Five Steps To Protect Your Credit Score During A Divorce
Divorce is a crucial time to protect your credit score. Your financial situation could change dramatically, and those changes can make your credit score vulnerable. Here are 5 steps you can take to protect your credit score during a divorce:
1) Run your credit report.
For every aspect of divorce, the best approach is to face the challenge head-on. That means being fully aware of the facts, even if they are unpleasant. Protecting your credit score is no different—you are going to want all the information that is available to you. The best place to start is by running your credit report. This will not only tell you what your credit score is, but it can tell you what accounts exist, when the account was opened, the payment and balance history, and the balance owed.

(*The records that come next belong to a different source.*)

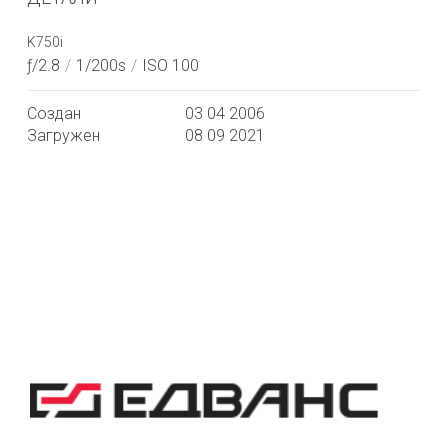
K750i
ƒ/2.8
/
1/200s
/
ISO 100
Создан
03 04 2006
Загружен
08 09 2021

2) Open your own bank account and credit card.
Separating yourself financially as quickly as possible is one of the best ways to protect yourself during divorce. From the date you or your spouse is served with a Petition for Dissolution (divorce papers), any debt that you or your spouse incur is that person’s sole responsibility. Any income you earn after service is conducted is also your sole and separate property. To protect your credit score, inform your spouse that they are not to incur any further charges on any credit cards you are the primary account holder of and that you will be removing them from your cards. If you are a secondary account holder on your spouse’s credit card, request they remove you from that card. You can also open your own bank account and begin depositing your paychecks into that account.
3) Set a budget.
The transition from living with your partner to living alone can be difficult. Your lifestyle, needs, and monthly expenses will change, and you will be 100% responsible for your bills. Create a list of your debts and monthly expenses and determine if your income will cover those expenses. Review the list and decide if spending habits need to change. Set aside money for unexpected expenses. Be financially cautious until you can figure out your new lifestyle costs. Set a budget and stick to it.

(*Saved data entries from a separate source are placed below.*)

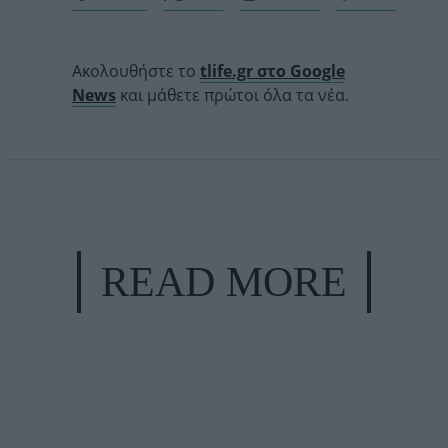
Ακολουθήστε το
tlife.gr στο Google
News
και μάθετε πρώτοι όλα τα νέα.
READ MORE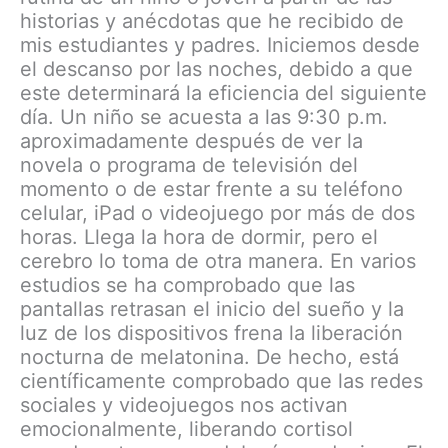
historias y anécdotas que he recibido de
mis estudiantes y padres. Iniciemos desde
el descanso por las noches, debido a que
este determinará la eficiencia del siguiente
día. Un niño se acuesta a las 9:30 p.m.
aproximadamente después de ver la
novela o programa de televisión del
momento o de estar frente a su teléfono
celular, iPad o videojuego por más de dos
horas. Llega la hora de dormir, pero el
cerebro lo toma de otra manera. En varios
estudios se ha comprobado que las
pantallas retrasan el inicio del sueño y la
luz de los dispositivos frena la liberación
nocturna de melatonina. De hecho, está
científicamente comprobado que las redes
sociales y videojuegos nos activan
emocionalmente, liberando cortisol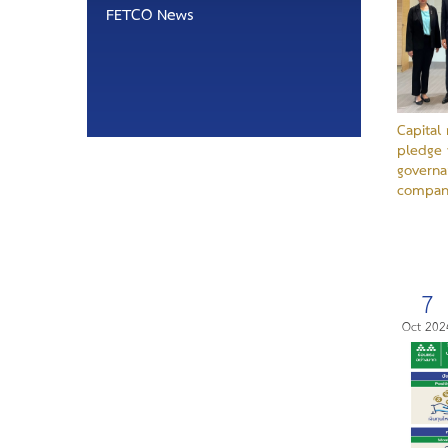
FETCO News
Capital 
pledge 
governa
compan
7
Oct 202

4) Pay your bills on time.
Delinquent payments will lower your credit score. Your spouse may have managed your monthly bills, or you may have split who paid what and suddenly, you are responsible for all of them. Know what bills you have and figure out how to pay them. Setup automatic payments through your online banking. Make sure you have access to your online accounts. Set up paperless (email) billing. Update your account profiles and change your address.

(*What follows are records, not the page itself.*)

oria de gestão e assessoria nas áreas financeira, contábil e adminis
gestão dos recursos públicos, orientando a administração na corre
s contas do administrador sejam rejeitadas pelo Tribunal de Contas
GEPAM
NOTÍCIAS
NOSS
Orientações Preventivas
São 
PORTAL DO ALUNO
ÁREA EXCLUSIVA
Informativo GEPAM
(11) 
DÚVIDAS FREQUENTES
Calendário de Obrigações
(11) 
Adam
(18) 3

5) Protect yourself from your spouse’s debts.
Through a divorce, your debts will be divided between you and your spouse; however, you may still be liable for the debts awarded to your spouse. The Court cannot change the existing amount owed to the third-party lender and you may have signed a contract making you joint and severally liable. If a debt is unpaid, a creditor will seek payment from whomever they can. This may require you to consider how you want to divide the debts either by you (1) taking on more of the debt in exchange for more of the assets or (2) requiring your spouse to refinance the debts by a certain date. Do not remain on the title, account, or insurance of any asset that now belongs to your spouse.